Tom - Glad you liked it :). Your comment on my other post really got me thinking, so I had to investigate. Not that, as you said, an animal's happiness is the only deciding factor in how we go about getting our food, but it is an interesting thing to consider.

You've made some very good points here. I grew up on a small farm. My great grand mother raised chickens and rabbits and thought nothing about walking out in the front yard, grabbing a chicken and decapitating it. She let it run until the body dropped from blood loss. Within just a few minutes of the headless chicken falling silent, the remaining chickens returned to their regular process of scratching and eating. None seemed the worse for the experience of having one of their number turned into food.

Personal freedom is a human artifact.

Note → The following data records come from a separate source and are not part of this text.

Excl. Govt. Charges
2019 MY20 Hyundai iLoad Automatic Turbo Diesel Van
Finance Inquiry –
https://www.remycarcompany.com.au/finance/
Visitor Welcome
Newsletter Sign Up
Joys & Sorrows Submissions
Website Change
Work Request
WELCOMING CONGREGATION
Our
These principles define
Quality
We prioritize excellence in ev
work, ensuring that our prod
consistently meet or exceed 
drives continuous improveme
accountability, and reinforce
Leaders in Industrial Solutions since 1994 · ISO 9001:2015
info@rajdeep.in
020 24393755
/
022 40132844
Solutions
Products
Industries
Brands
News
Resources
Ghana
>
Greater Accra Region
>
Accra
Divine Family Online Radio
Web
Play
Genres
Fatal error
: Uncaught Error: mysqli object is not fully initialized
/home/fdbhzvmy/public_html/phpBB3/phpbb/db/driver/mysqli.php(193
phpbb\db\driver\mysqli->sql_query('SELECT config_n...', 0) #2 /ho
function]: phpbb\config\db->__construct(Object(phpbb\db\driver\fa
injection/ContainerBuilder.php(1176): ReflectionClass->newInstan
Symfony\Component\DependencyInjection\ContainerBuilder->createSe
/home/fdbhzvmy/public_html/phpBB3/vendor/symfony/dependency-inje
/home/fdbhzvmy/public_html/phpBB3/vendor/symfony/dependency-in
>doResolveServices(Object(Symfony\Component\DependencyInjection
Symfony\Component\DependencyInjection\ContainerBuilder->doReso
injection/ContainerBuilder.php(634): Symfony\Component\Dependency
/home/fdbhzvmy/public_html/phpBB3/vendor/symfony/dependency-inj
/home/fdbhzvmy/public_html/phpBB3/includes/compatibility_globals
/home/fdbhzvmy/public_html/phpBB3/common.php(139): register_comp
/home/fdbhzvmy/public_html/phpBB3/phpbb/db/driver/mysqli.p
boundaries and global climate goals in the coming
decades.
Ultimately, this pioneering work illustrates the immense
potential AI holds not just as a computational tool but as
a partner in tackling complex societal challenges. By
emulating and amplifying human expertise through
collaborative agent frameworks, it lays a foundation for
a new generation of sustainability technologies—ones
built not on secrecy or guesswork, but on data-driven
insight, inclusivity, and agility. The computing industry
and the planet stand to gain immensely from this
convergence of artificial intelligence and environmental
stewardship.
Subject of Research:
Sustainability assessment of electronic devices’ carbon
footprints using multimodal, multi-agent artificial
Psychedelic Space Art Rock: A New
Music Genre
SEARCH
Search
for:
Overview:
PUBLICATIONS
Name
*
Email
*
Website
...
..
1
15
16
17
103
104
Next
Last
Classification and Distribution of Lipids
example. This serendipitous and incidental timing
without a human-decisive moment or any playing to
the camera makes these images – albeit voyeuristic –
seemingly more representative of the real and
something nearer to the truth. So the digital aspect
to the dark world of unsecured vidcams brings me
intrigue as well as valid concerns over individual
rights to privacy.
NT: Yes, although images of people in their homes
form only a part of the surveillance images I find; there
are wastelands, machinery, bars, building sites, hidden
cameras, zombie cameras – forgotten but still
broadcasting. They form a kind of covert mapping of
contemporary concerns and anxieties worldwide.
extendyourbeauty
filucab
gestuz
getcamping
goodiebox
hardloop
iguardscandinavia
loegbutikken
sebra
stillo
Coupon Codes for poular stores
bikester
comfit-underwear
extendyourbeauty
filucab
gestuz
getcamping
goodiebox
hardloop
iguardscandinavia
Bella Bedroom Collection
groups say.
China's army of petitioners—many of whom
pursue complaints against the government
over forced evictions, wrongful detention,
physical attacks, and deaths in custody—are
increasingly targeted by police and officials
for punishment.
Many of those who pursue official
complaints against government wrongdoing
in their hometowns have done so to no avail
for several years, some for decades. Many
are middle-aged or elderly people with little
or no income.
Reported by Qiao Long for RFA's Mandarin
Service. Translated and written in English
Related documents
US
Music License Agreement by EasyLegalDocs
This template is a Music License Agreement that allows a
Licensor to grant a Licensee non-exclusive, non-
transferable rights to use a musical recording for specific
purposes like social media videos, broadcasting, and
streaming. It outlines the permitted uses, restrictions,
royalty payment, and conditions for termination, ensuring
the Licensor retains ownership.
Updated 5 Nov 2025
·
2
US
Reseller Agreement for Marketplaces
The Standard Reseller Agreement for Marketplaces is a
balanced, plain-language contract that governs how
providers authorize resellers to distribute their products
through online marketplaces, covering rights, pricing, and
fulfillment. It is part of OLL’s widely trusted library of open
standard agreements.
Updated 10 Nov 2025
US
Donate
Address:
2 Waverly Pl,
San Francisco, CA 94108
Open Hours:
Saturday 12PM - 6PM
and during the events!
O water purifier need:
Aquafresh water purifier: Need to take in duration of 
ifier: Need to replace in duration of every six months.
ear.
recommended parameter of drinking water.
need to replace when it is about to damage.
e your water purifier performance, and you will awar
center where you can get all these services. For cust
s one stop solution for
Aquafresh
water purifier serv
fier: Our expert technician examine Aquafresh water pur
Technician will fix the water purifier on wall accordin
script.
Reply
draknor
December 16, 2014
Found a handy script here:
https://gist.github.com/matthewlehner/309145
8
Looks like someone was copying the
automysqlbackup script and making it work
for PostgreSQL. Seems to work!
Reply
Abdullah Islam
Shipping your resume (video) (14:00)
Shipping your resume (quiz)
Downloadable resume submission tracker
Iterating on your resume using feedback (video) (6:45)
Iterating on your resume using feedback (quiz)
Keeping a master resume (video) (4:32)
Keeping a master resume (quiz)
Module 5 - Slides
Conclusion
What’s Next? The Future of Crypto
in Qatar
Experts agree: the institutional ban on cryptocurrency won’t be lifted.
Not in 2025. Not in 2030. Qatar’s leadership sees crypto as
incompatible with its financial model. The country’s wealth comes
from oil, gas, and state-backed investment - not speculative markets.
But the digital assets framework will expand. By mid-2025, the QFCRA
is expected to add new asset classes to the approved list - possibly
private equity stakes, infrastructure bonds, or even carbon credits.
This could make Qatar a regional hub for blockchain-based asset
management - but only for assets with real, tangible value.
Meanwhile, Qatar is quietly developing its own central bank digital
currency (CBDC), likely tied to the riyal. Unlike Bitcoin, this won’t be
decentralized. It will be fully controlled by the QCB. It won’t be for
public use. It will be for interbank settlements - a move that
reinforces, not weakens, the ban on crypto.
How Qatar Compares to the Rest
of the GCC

We've never been REALLY free. We're just free until the universe successfully kills us,,,

Gary 7

By GAry Ansorge (not verified) on 13 Apr 2011 #permalink

Your post about hormone levels in captive animals was interesting, thanks!

An issue however: Stress hormone levels are also low in depressed people.[1] It therefore seems problematic to equate happiness with these hormone levels. (which you didn't, but just barely) We might as well decide to think that even well cared-for captive animals are likely to suffer lifelong depressions.

To argue about wild vs captive animal happiness I'd rather look at more "sociological" values like freedom from parasites and access to medical care.

Just a note from a dropout philosophy-of-science-tist who enjoys being domesticated, but still won't eat meat that has been attached to large clumps of nerve cells.